The study of a Swedish consumer cooperative’s efforts to re-engage its member-owners by redesigning its “member democracy” highlights the work of multiple actors in producing “consumer voice” by instating particular visions of idealized consumer participation and gradually realizing them. Stigzelius highlights the vital role of (s)elect consumers (ie member/owner representatives) as mediators between the ideal and the real, and translators of multiple voices into the aggregated voice of the consumers. Consumer representatives themselves are likewise produced through the process of agencing-concerning (ie selected, equipped, engaged, and enacted) shaped by the changes taking place in the broader environment (eg decrease of civic engagement, increased market pressures) and the strategies of cooperatives responding to these changes.

In short, all three papers show that change is a complex and uncertain process in which social, economic, political, and technological filaments incessantly intertwine. Exploring the colourful fabric of liquid retail and the precarious constellations of actors that give shape to retail transformations (and are inevitably shaped by them) represent an enduring challenge to all who are concerned with the metamorphosis of contemporary society. Above all, this special issue demonstrates that accelerated retail marketplace transformation challenges taken-for-granted concepts, such as political consumer, retail format, and mass retail. Problematizing and better conceptualizing the constitution of retail actors, retail practices, and retail arrangements is a vital step in advancing a socio-cultural understanding of markets.

Acknowledgments

We would like to thank our reviewers who provided important, timely, and supportive guidance to the authors of this special issue: Alan Hallsworth, University of Portsmouth Business School; Alexandre Mallard, MINES ParisTech; Alfons van Marrewijk, Vrije Universiteit Amsterdam; Alladi Venkatesh, UCI Paul Merage School of Business; Andrea Lucarelli, Lund University; Delphine Dion, ESSEC Business School; Fleura Bardhi, Cass Business School; Franck Cochoy, University of Toulouse-Jean Jaurès; Giana Eckhardt, Royal Holloway, University of London; Jonathan Elms, Massey University; Lene Juel Jacobsen, Copenhagen Business School; Mark Palmer, Queen’s University of Belfast; Niklas Hansson, University of Gothenburg; Özlem Sandikci, Istanbul Şehir University; Susi Geiger, University College Dublin.

Disclosure statement

No potential conflict of interest was reported by the authors.

Notes on contributors

Ronan de Kervenoael is a Professor of Marketing at Rennes Business School in France and network researcher at Aston University, UK. His wider research interests lie under the umbrella of retail, technology, and consumer behaviour, including the study of social, cultural, and technological transformations in how consumers and firms (re)organize their lives or strategies. His work has been published in Environment & Planning A, World Development, European Journal of Operational Research, Information Technology and People, Journal of Retailing and Consumer Services, Service Industries Journal, Telecommunication Policy, IJRDM.

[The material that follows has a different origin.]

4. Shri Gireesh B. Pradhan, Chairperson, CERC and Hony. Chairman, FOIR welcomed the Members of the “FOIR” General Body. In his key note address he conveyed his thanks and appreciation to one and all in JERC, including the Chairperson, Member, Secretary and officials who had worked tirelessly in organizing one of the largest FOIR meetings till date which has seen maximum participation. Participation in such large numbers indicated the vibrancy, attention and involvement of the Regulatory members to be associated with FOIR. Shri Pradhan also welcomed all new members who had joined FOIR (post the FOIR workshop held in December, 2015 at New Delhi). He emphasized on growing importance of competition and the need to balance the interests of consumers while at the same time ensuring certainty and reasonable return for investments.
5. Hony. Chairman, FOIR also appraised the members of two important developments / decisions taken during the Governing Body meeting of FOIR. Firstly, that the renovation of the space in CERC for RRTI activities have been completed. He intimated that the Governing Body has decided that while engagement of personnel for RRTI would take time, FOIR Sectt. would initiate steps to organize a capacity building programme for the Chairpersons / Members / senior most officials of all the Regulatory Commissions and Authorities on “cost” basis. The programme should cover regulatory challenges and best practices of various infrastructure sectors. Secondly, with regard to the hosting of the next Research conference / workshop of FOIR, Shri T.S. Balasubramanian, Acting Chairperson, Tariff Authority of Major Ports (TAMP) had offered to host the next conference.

Domen Bajde is Associate Professor at the University of Southern Denmark, where he heads the Consumption, Culture and Commerce research unit. He has published extensively on morality, consumption, and actor-network theory. His current research focuses on the development of moralized markets and high-technology markets.

Alexandre Schwob is a lecturer at Abertay University in Dundee, UK. His main research interests are about digital transformation and Consumer Culture Theory (CCT). His research addresses these topics in various kinds of environments from both consumers’ and companies’ perspectives. In his publications, whether in Information Technology and People or in books such as Research in Consumer Behavior and Advances in Consumer Research, Alexandre has aimed to understand the stakes of digital consumption. He is intensely interested by the way market-actors make sense and shape digital technologies and social media marketing strategy.